What is required -
Task for the records below: copy exactly from the first line on, stopping once the line with "un producto natural ..." is copied, and leave out the pictures.

Transcribed page contents

※

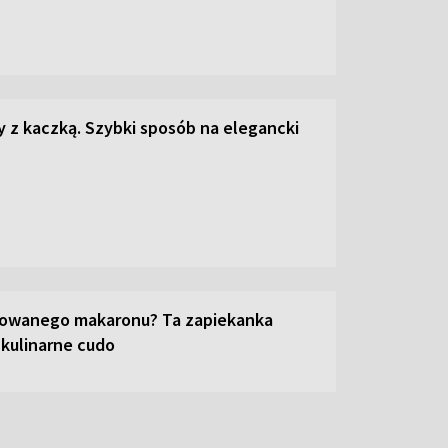
z kaczką. Szybki sposób na elegancki
towanego makaronu? Ta zapiekanka
 kulinarne cudo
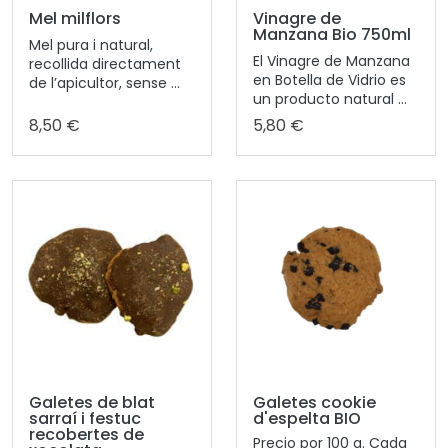
Mel milflors
Vinagre de
Manzana Bio 750ml
Mel pura i natural,
El Vinagre de Manzana
recollida directament
en Botella de Vidrio es
de l’apicultor, sense ...
un producto natural ...
8,50 €
5,80 €
Galetes de blat
Galetes cookie
sarraí i festuc
d'espelta BIO
recobertes de
Precio por 100 g. Cada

※

Answer section -
z kaczką. Szybki sposób na elegancki
towanego makaronu? Ta zapiekanka
 kulinarne cudo
Mel milflors
Vinagre de
Manzana Bio 750ml
Mel pura i natural,
El Vinagre de Manzana
recollida directament
en Botella de Vidrio es
de l’apicultor, sense ...
un producto natural ...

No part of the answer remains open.